Cutting L.A. School Sizes Would Be No Easy Task

While the two men running for L.A. mayor have unveiled some outsized plans, few initiatives are more ambitious than the "Small Schools Pledge," which calls on the next mayor to ensure by 2015 that every school within the LAUSD has no more than 500 students, Copley News Service reported. Mayor James Hahn and Councilman Antonio Villaraigosa signed the pledge in recent weeks, and have since tried to one-up each other over who supports it more. But neither candidate has provided much information on how he would help the LAUSD achieve its goal -- which would mean reducing the size of hundreds of existing campuses as well as that of 100 new schools being planned or built.


Gibson Tunes Up Deal With Universal
Gibson Guitar Corp. has partnered with Universal Studios and House of Blues Concerts to rename the Universal Amphitheater and extend its brand via theme parks and filmed entertainment. The Universal City concert venue will become known as the Gibson Amphitheater at Universal CityWalk in the first step in a 10-year deal between the guitar maker and the studio, Variety reported. Gibson is paying in the low seven figures annually, and the deal could generate nearly $15 million for Universal.


Ports Duke It Out for Ship Traffic
The adjacent complexes in Los Angeles and Long Beach are competing with each other with upgrades to attract the lucrative cargo container business, the Los Angeles Times reported. The Port of Los Angeles built an island in San Pedro Bay with 58 million cubic yards of concrete to woo the world's largest shipping conglomerate. Now, more ships turn left instead of right after passing through the breakwater as they move 1 million containers of cargo a year in and out of the Port of Los Angeles, instead of neighboring Long Beach. The Los Angeles-Long Beach matchup is unique. Although many harbors vie to receive a piece of the ever-growing international shipping traffic destined for the United States, no two major U.S. ports do it in such close proximity.


Hahn's Anti-Gang Plan Has Its Skeptics
Mayor James K. Hahn's latest crime-fighting proposal is massive in scope: an injunction prohibiting L.A. gang members from congregating within the city's 470 square miles.
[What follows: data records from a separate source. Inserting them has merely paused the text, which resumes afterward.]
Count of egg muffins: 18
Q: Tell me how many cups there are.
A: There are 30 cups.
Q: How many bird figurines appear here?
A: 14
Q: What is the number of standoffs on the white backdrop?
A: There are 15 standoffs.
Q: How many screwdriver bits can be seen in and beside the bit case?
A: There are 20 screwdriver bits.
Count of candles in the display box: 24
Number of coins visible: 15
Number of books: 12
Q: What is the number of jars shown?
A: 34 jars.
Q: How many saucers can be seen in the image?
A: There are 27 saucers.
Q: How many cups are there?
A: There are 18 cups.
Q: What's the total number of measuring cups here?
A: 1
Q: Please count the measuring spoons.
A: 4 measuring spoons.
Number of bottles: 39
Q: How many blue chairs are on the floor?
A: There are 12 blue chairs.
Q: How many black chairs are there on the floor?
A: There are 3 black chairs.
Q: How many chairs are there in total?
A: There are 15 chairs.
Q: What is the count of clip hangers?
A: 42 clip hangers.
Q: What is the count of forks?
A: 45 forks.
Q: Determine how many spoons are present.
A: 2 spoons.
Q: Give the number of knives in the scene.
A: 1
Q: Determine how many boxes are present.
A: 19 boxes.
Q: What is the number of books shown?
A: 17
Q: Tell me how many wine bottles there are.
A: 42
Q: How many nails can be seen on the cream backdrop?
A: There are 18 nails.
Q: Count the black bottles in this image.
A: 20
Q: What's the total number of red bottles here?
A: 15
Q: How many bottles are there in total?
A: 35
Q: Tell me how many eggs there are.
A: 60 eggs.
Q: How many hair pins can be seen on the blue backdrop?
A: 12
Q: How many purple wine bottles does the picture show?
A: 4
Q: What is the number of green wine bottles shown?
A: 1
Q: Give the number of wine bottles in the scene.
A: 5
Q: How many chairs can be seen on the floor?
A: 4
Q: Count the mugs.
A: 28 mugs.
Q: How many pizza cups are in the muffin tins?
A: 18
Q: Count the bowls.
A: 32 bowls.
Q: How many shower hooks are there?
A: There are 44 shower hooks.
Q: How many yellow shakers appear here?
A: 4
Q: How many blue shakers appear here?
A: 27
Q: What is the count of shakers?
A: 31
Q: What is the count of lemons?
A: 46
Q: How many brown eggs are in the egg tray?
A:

But the plan, announced March 28, has elicited deep skepticism from legal scholars and gang experts, who doubt that it would survive a court challenge and wonder how it could be realistically enforced, the Los Angeles Times reported. The proposal has already served a political purpose for Hahn as he fights for reelection against City Councilman Antonio Villaraigosa. The topic has allowed Hahn to project a tough-on-crime message and it has given him a pretext to argue that Villaraigosa is weak on crime.


California Hotel Deals Up in 2004
California hotels remained popular with real estate investors for a second consecutive year in 2004, as both the number of hotels sold and dollars spent again grew 20 percent or more. Investors spent nearly $2.2 billion in snapping up 320 hotels in the state last year, according to a survey by Costa Mesa consulting firm Atlas Hospitality Group. That compared with almost $1.8 billion spent on 267 hotels in 2003 and reflected increases of 23 percent and 20 percent, respectively, the Los Angeles Times reported. Expect more of the same this year, Atlas President Alan Reay said.


IPO Volume Surges in First Quarter
U.S. companies sold more stock in initial public offerings in the first three months of this year than in any first quarter since 2000, as economic growth fueled stock sales and reduced demand for convertible bonds and agency debt, Bloomberg News reported. The value of IPOs sold in the first three months of 2005 rose 47 percent to $10.1 billion from a year earlier, the highest amount since a record $18 billion was sold in the first quarter of 2000. Convertible bond issuance dropped 61 percent to $6.6 billion, a fifth of 2002's level. U.S. agency debt sales fell 40 percent to $177 billion from last year's peak.